Im pretty new to makeup! List all your must haves makeups for our skin tones please!


----------



## josephine90 (Apr 17, 2013)

bump! anyone?


----------



## powderprincess (Apr 17, 2013)

Nars luster blush


----------



## LC Balthazar (Apr 17, 2013)

Great thread! I'm currently having a major love affair with Mac crosswires lipstick. It's the perfect medium coral shade for me.


----------



## ForeverJenn (Apr 17, 2013)

Hmmm here are some ideas, hope it helps. they're all Mac : Springsheen, Melba, pink swoon, fleur power , buff, pinch o peach blush. I also love warm soul mineralize blush.   Lipsticks: blankety, brave, capricious, captive, chatterbox, cherish, cockney, crosswires, creme cup, fan fare, girl about town, hot Tahiti, lickable, impassioned, lustering, mehr, New York apple, party line, faux, brick o la , please me, plumful, pink plaid, ruby woo, rebel, Vegas volt , up the amp, speak louder , craving , angel. See sheer, syrup, Russian red, lady danger ... Ummm I'm running out of ideas lol


----------



## LC Balthazar (Apr 18, 2013)

ForeverJenn said:


> Hmmm here are some ideas, hope it helps. they're all Mac : Springsheen, Melba, pink swoon, fleur power , buff, pinch o peach blush. I also love warm soul mineralize blush.   Lipsticks: blankety, brave, capricious, captive, chatterbox, cherish, cockney, crosswires, creme cup, fan fare, girl about town, hot Tahiti, lickable, impassioned, lustering, mehr, New York apple, party line, faux, brick o la , please me, plumful, pink plaid, ruby woo, rebel, Vegas volt , up the amp, speak louder , craving , angel. See sheer, syrup, Russian red, lady danger ... Ummm I'm running out of ideas lol


  Nice list, thanks for sharing. I'm adding a bunch to my wish list!


----------



## ForeverJenn (Apr 18, 2013)

LC Balthazar said:


> Nice list, thanks for sharing. I'm adding a bunch to my wish list!
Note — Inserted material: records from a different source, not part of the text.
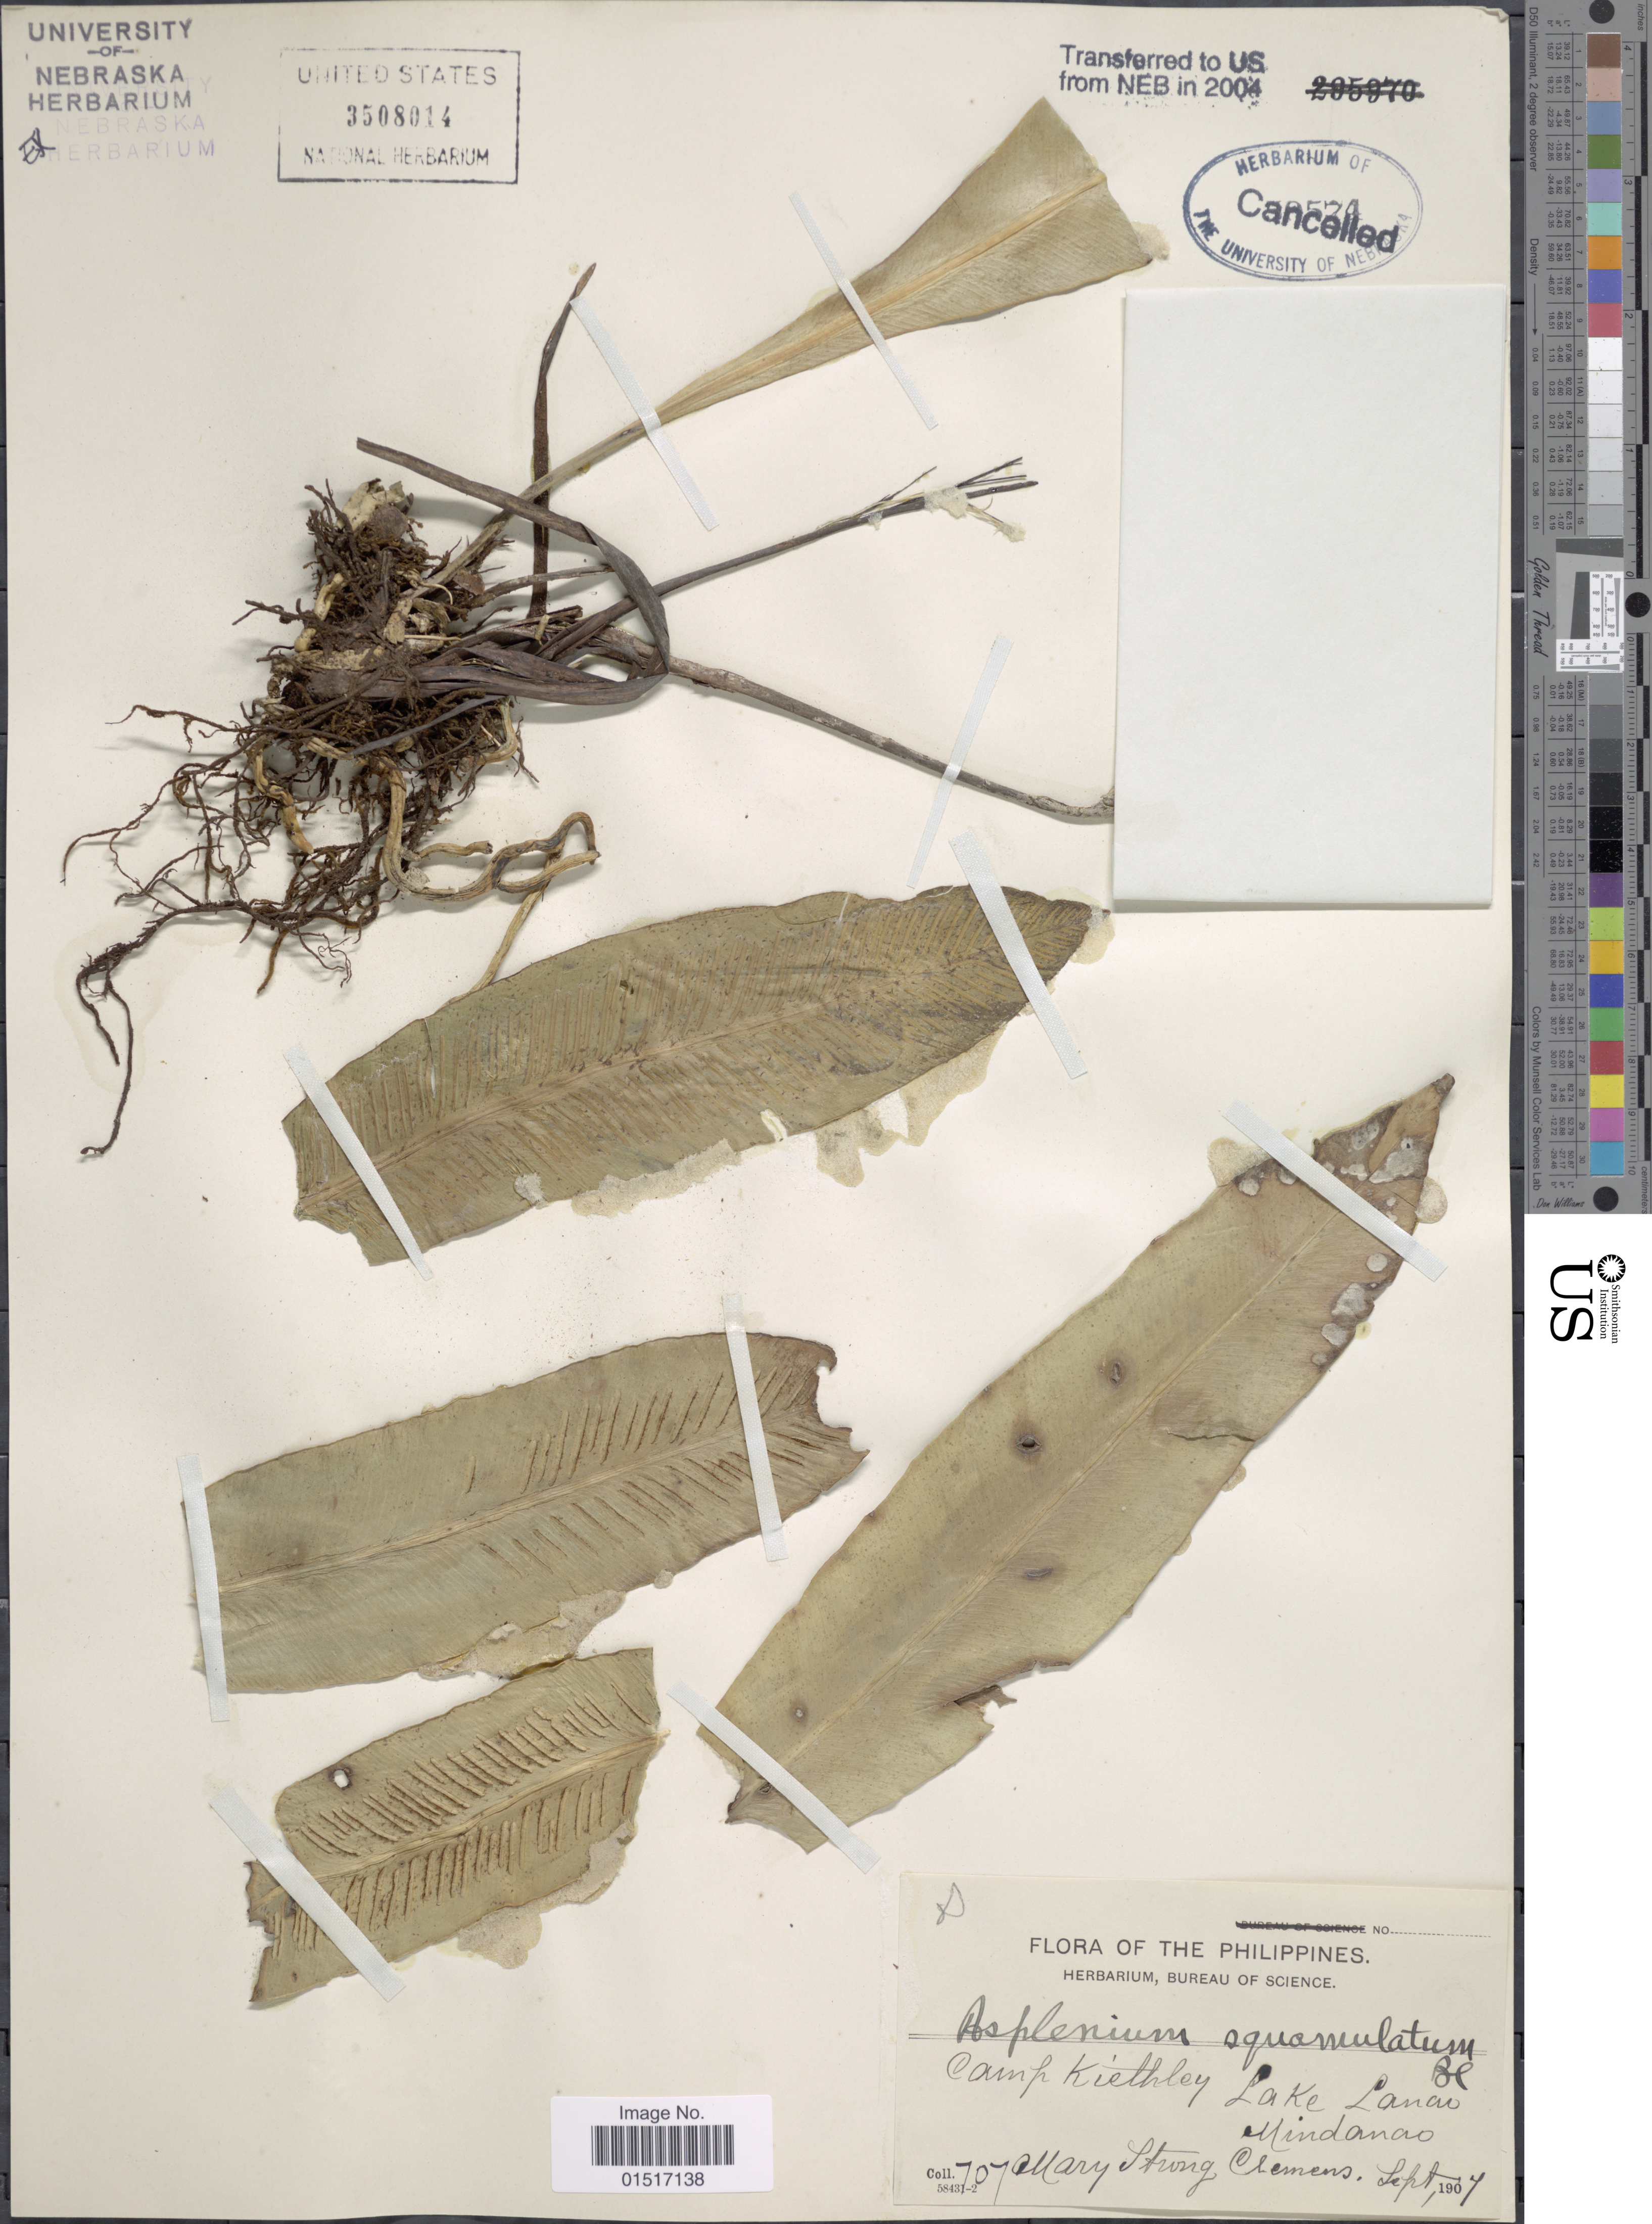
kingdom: Plantae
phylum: Tracheophyta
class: Polypodiopsida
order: Polypodiales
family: Aspleniaceae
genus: Asplenium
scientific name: Asplenium squamulatum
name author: Blume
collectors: M. S. Clemens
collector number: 707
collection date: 1907-09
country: Philippines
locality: Camp Keithley, Lake Lanao, Mindanao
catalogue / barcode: US 3508014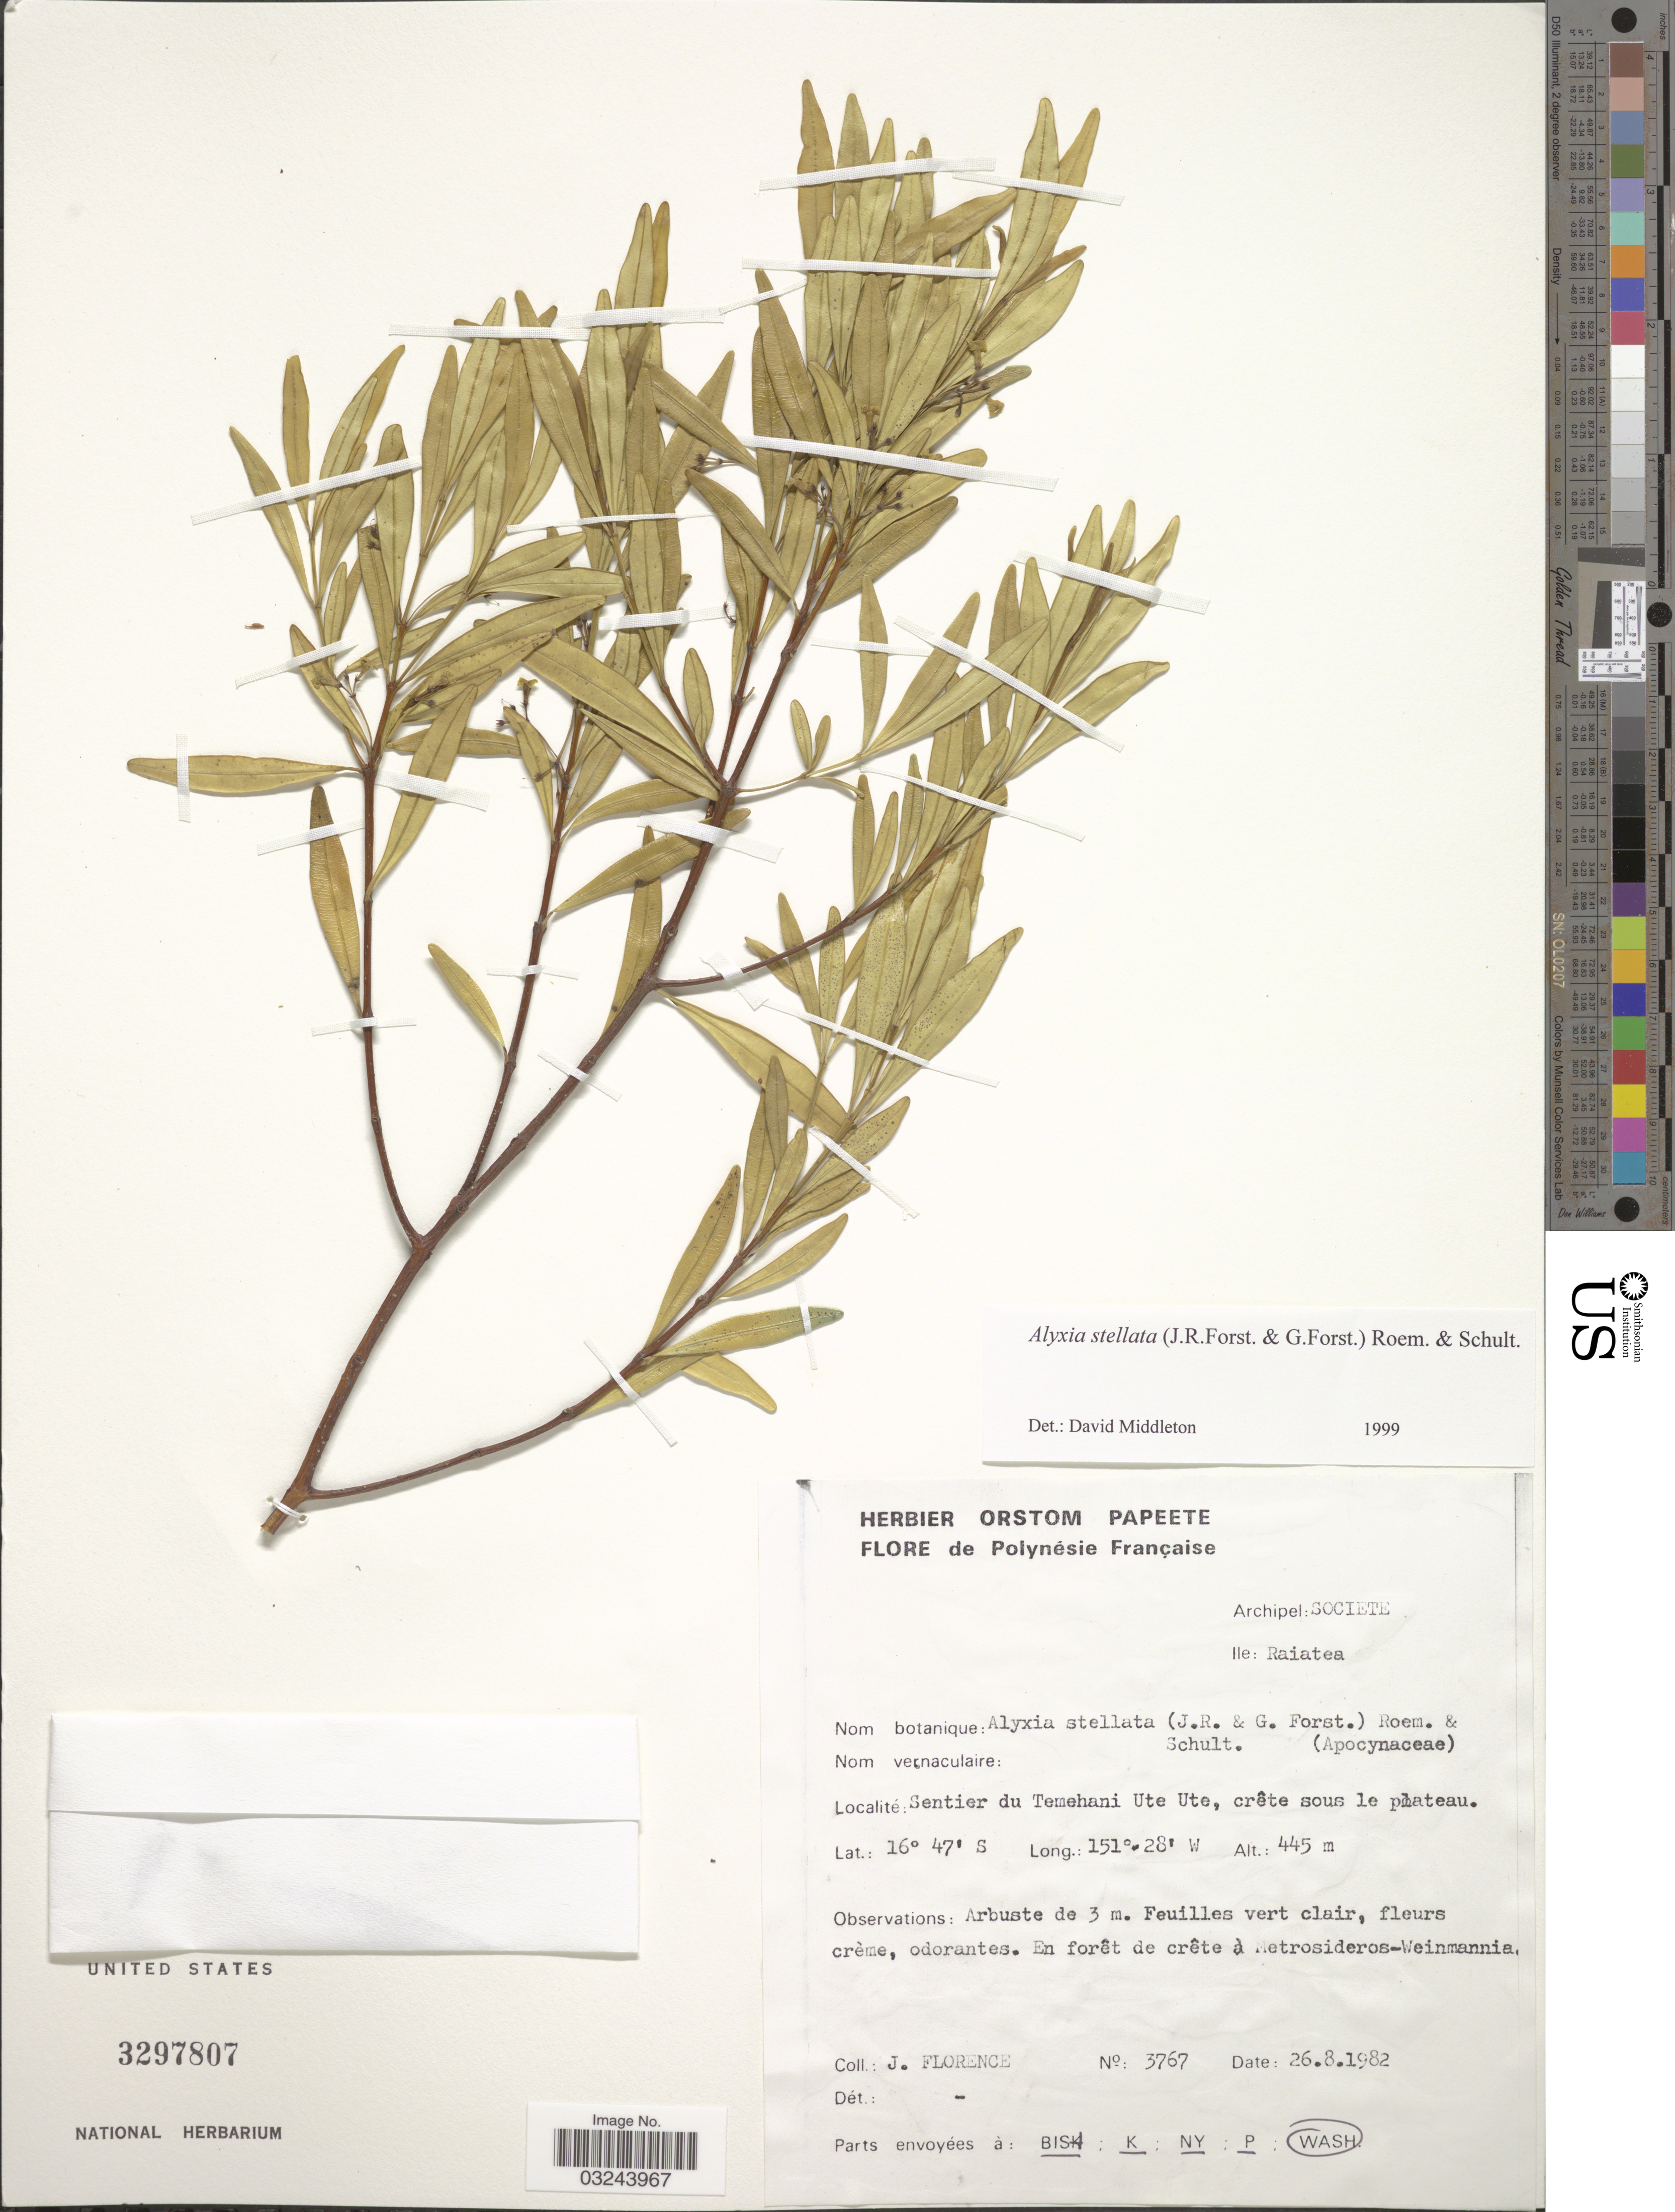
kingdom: Plantae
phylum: Tracheophyta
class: Magnoliopsida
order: Gentianales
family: Apocynaceae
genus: Alyxia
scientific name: Alyxia stellata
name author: (J.R. Forst. & G. Forst.) Roem. & Schult.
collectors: J. Florence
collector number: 3767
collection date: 1982-08-26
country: French Polynesia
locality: Polynésie Française. Archipel: Societe. Ile: Raiatea. Sentier du Temehani Ute Ute, crête sous le plateau.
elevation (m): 445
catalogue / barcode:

 no problem!  there's so many more beautiful products that I didn't mention. Definitely check out their website


----------



## josephine90 (Apr 20, 2013)

wow! looking up swatches right now, adding a ton to my wishlist! u have great taste!


----------



## ma146rina (Apr 20, 2013)

Gentle mineralize blush(HG),Ample Pink plushglass(perfect gloss to add on top of any pink lipstick),Rebel lipstick (it looks scary but it looks amazing),Subculture lip pencil(nice nude color,not too dark),Pearl cream color base,Infinitely Likeable prolong wear lipglass(nice nudish pink,not too light)


----------



## purplevines (Apr 20, 2013)

I agree, rebel is a must have! I get compliments everytime, even when applying for retail jobs after the managers took my resume they would compliment my lipstick.


----------



## josephine90 (May 31, 2013)

give me more!


----------



## LC Balthazar (May 31, 2013)

Sophisto lipstick, syrup lipstick, capricious. Those are my favorites


----------



## Jumping Mice (Sep 6, 2014)

I'm curious, what type of nude or MLBB lipsticks do you girls gravitate towards? I've tried the beige and brown tones and while some look decent, I think nudes with a mauve undertone look most natural and flattering on me. I hate how pinks look on me though. I can only do pink lightly and _if_ it leans mauve, red/berry, or coral, which is also really natural and flattering on my lips or as a blush. Straight up pink looks so bad though, like it washes me out even if it's a warm pink (glosses are fine). There was one beige nude by Rimmel called "Birthday Suit" that I liked on me, but it's discontinued (of course). I think it looked nice because it had a sheen and it wasn't opaque, so I didn't build up the color much.  Do any of you have Tarte's blush in Exposed? I've been so tempted to buy it online because everyone raves about how natural it looks but I don't know if it's pigmented or buildable enough to show up on me (that's even if it's flattering at all).


----------



## Renemacaddict (Dec 23, 2014)

I have recently tried these foundations & love them, 
  1) NARs sheer glow Chayenne
  2) MAC Pro longwear Foundation NC25


----------